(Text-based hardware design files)
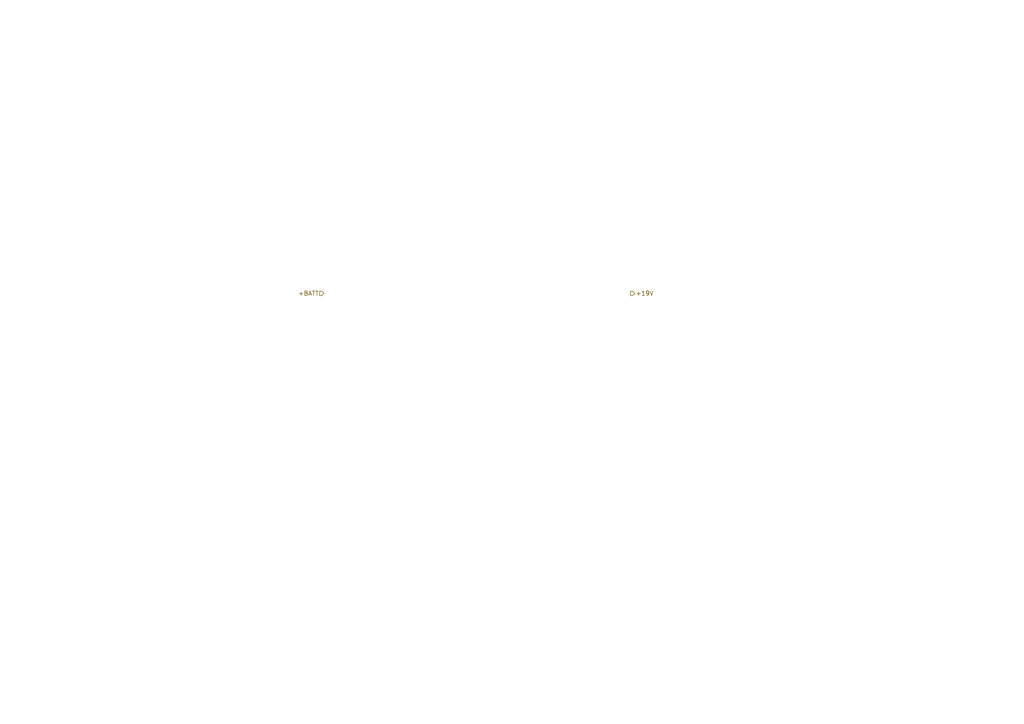
<source format=kicad_sch>
(kicad_sch
	(version 20250114)
	(generator "eeschema")
	(generator_version "9.0")
	(uuid "8489c17c-0dd0-4bcf-8da3-e811942d19d9")
	(paper "A4")
	(lib_symbols)
	(hierarchical_label "+19V"
		(shape output)
		(at 182.88 85.09 0)
		(effects
			(font
				(size 1.27 1.27)
			)
			(justify left)
		)
		(uuid "35e4d847-c877-4f32-9f35-d8b0491ae124")
	)
	(hierarchical_label "+BATT"
		(shape input)
		(at 93.98 85.09 180)
		(effects
			(font
				(size 1.27 1.27)
			)
			(justify right)
		)
		(uuid "b7215282-5144-4766-83df-980a81c1f9a6")
	)
)

</source>
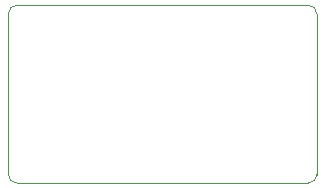
<source format=gbr>
%TF.GenerationSoftware,KiCad,Pcbnew,(6.0.8)*%
%TF.CreationDate,2022-11-02T12:38:53+08:00*%
%TF.ProjectId,usb2can_pcb,75736232-6361-46e5-9f70-63622e6b6963,rev?*%
%TF.SameCoordinates,Original*%
%TF.FileFunction,Profile,NP*%
%FSLAX46Y46*%
G04 Gerber Fmt 4.6, Leading zero omitted, Abs format (unit mm)*
G04 Created by KiCad (PCBNEW (6.0.8)) date 2022-11-02 12:38:53*
%MOMM*%
%LPD*%
G01*
G04 APERTURE LIST*
%TA.AperFunction,Profile*%
%ADD10C,0.100000*%
%TD*%
G04 APERTURE END LIST*
D10*
X39110894Y-67518306D02*
G75*
G03*
X39822094Y-68229506I711206J6D01*
G01*
X64521106Y-68229506D02*
X39822094Y-68229506D01*
X39827200Y-53182500D02*
G75*
G03*
X39116000Y-53893694I0J-711200D01*
G01*
X65232306Y-53893694D02*
G75*
G03*
X64521106Y-53182494I-711206J-6D01*
G01*
X65232306Y-53893694D02*
X65232306Y-67518306D01*
X39827200Y-53182494D02*
X64521106Y-53182494D01*
X64521106Y-68229506D02*
G75*
G03*
X65232306Y-67518306I-6J711206D01*
G01*
X39116000Y-53893694D02*
X39110894Y-67518306D01*
M02*

</source>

**REQUIRED ACTION:**
All of the entries above are to be restated word for word, minus the images.

**RESPONSE AREA:**
<source format=kicad_sch>
(kicad_sch
	(version 20250114)
	(generator "eeschema")
	(generator_version "9.0")
	(uuid "8489c17c-0dd0-4bcf-8da3-e811942d19d9")
	(paper "A4")
	(lib_symbols)
	(hierarchical_label "+19V"
		(shape output)
		(at 182.88 85.09 0)
		(effects
			(font
				(size 1.27 1.27)
			)
			(justify left)
		)
		(uuid "35e4d847-c877-4f32-9f35-d8b0491ae124")
	)
	(hierarchical_label "+BATT"
		(shape input)
		(at 93.98 85.09 180)
		(effects
			(font
				(size 1.27 1.27)
			)
			(justify right)
		)
		(uuid "b7215282-5144-4766-83df-980a81c1f9a6")
	)
)

</source>
<source format=gbr>
%TF.GenerationSoftware,KiCad,Pcbnew,(6.0.8)*%
%TF.CreationDate,2022-11-02T12:38:53+08:00*%
%TF.ProjectId,usb2can_pcb,75736232-6361-46e5-9f70-63622e6b6963,rev?*%
%TF.SameCoordinates,Original*%
%TF.FileFunction,Profile,NP*%
%FSLAX46Y46*%
G04 Gerber Fmt 4.6, Leading zero omitted, Abs format (unit mm)*
G04 Created by KiCad (PCBNEW (6.0.8)) date 2022-11-02 12:38:53*
%MOMM*%
%LPD*%
G01*
G04 APERTURE LIST*
%TA.AperFunction,Profile*%
%ADD10C,0.100000*%
%TD*%
G04 APERTURE END LIST*
D10*
X39110894Y-67518306D02*
G75*
G03*
X39822094Y-68229506I711206J6D01*
G01*
X64521106Y-68229506D02*
X39822094Y-68229506D01*
X39827200Y-53182500D02*
G75*
G03*
X39116000Y-53893694I0J-711200D01*
G01*
X65232306Y-53893694D02*
G75*
G03*
X64521106Y-53182494I-711206J-6D01*
G01*
X65232306Y-53893694D02*
X65232306Y-67518306D01*
X39827200Y-53182494D02*
X64521106Y-53182494D01*
X64521106Y-68229506D02*
G75*
G03*
X65232306Y-67518306I-6J711206D01*
G01*
X39116000Y-53893694D02*
X39110894Y-67518306D01*
M02*

</source>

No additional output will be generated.